Robben scored with a perfectly placed downward header after Dirk Kuyt's cross from the left to ensure his side's passage to the final.
If Spain harbour any hopes of the title, they have to keep this tenacious winger at bay.
Along with Xavi, Andre Iniesta is one of the main pivots of the Spanish midfield.
For Barcelona, Iniesta and Xavi are among the best in the world at threading passes past defenders and bamboozling opposing midfields.
And the duo seem to have translated the impact into this World Cup.
How else do you explain the stifling of a German team that had score 13 times ahead of their semi-final.
Iniesta and Xavi were the proponents of passing carousal, were all over the centre of the park, untirelessly holding the ball, supplying and taking shots themselves.
And they made sure the Germans didn't have the ball.
It is often said that the Netherlands' strength lies in their attack, with the 'Big Four' -- as the Dutch media call them -- of Robin Van Persie, Wesley Sneijder, Rafael van der Vaart and Arjen Robben, the key to their success.
The saying is akin to belittling the contribution of the industrious Dirk Kuyt.
Kuyt may lack in creative flair but more than makes up for it with the hard work.
The Liverpool player does sometime get upset about the same. But never does he let this affect his game.
And he has been one of the best players for the Oranje in this competition.
No wonder his coach, Bert Van Marwijk, is all praise for the 29-year-old.
"I read somewhere that when Rafael Benitez picked a team at Liverpool, he wrote Kuyt's name down first. That says everything," Van Marwijk said recently.
"Every player has a period where things don't work out and Liverpool had a very tough year, but Kuyt is extremely important for us. The way he plays shows his passion and enthusiasm, and it is catching," he added.
The words above everything about Kuyt. Don't they?
He is the best goalkeeper in the world.
And a good captain as well.
But Iker Casillas had to do a lot of explanation at the start of tournament, particularly after Spain's opening loss to Switzerland.
It was said that he is distracted by the pitchside presence of his television presenter girlfriend (Sara Carbonero).
Casillas had to explain himself in a live interview with Carbonero immediately after but has since silenced his critics.
Robin Van Persie
Striker Robin van Persie netted four goals in three warm-up games and said he wanted to do more than just score goals in South Africa.
"Every striker is judged on the goals he scores, but I want to give more to the game. I'd be happy with more assists than goals," he said. "That may sound odd, but that is my ambition because it will make the team better."
However, he has disappointed so far in the tournament with the Oranje goals conveniently coming from a wide variety of sources than the rusty striker who is still playing his way back to full fitness.

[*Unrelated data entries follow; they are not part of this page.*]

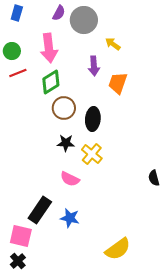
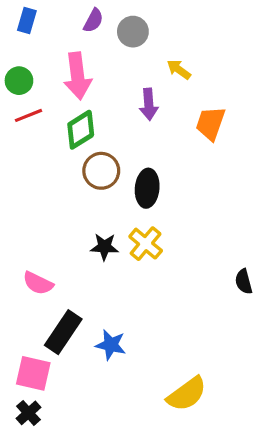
gray circle: (84, 20) -> (133, 32), size x0.7
orange trapezoid: (118, 83) -> (210, 123), moved
black star: (66, 143) -> (104, 247), moved
pink semicircle: (70, 179) -> (38, 283), moved

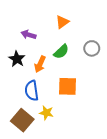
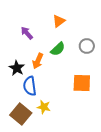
purple arrow: (28, 35) -> (27, 33), turned 32
black star: (17, 59) -> (17, 68), moved
orange square: (68, 86) -> (82, 83), moved

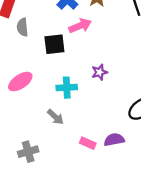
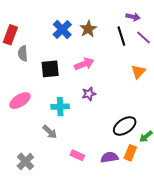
pink arrow: (80, 26) -> (84, 64), moved
purple semicircle: (114, 140) -> (109, 157), moved
gray cross: (28, 152) -> (25, 161), turned -30

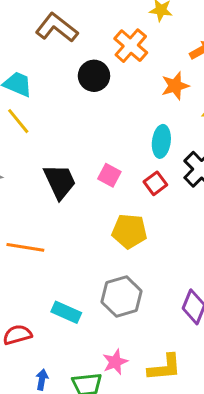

Van Persie has scored just one goal in the six victories leading into the final.
However, the Aarsenal star isn't disappointed.
"A few people were a bit sad that I didn't score, but football isn't always about scoring. Of course I want to score goals, I want to score ten, but I am happy with my own performance," he was quoted as saying after the semi-finals against Uruguay.

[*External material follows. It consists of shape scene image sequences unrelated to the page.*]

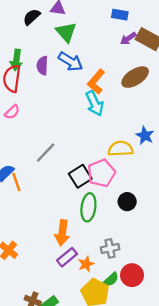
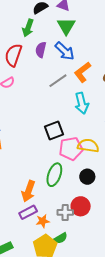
green arrow: (16, 60) -> (28, 28), moved
cyan arrow: (95, 103) -> (82, 103), moved
yellow semicircle: (120, 149) -> (88, 146), moved
gray line: (46, 153) -> (58, 81), moved
black square: (80, 176) -> (54, 131), moved
red circle: (132, 275) -> (81, 206), moved

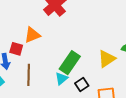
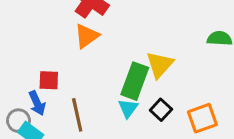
orange triangle: (32, 35) -> (87, 36), moved
yellow triangle: (107, 59) -> (160, 65), moved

And his coach Bert Van Marwijk believes the striker has saved his best for the final.
"Robin has really improved during the last few matches and I still have a lot of confidence in him," he said on Thursday. "I think he will show his best football in the coming match."
This is a strange choice.
And in this World Cup Cesc Fabregas has been somewhat of a dark horse.

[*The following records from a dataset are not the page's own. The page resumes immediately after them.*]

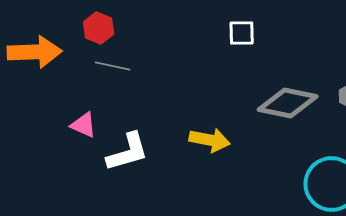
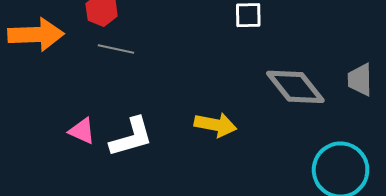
gray diamond: (288, 103) -> (295, 87), turned 40
pink triangle: (84, 125) -> (82, 131), moved

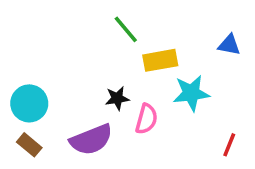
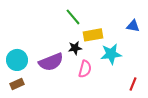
black star: (117, 98) -> (75, 48), moved
purple semicircle: (91, 140) -> (51, 62), moved
brown rectangle: (29, 145) -> (17, 84), turned -64

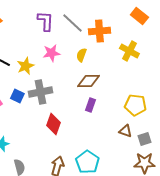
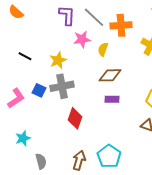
pink star: (51, 53) -> (82, 39), moved
yellow star: (25, 66) -> (58, 60), moved
purple rectangle: (90, 105) -> (112, 99), turned 72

He has barely featured so far in South Africa thanks to a Spain midfield packed with gifted players like Xavi and Andres Iniesta
But the Arenal player has said he was concentrating on staying focused and waiting for his chance.
"The important thing is to motivate yourself and believe you will make it on to the pitch," he has been quoted as saying.
"You have to be able to feel ready to contribute. If you are not on the pitch then okay just celebrate with your team mates and enjoy it."
And it would be a mistake not to believe him. Remember his Euro 2008 exploits?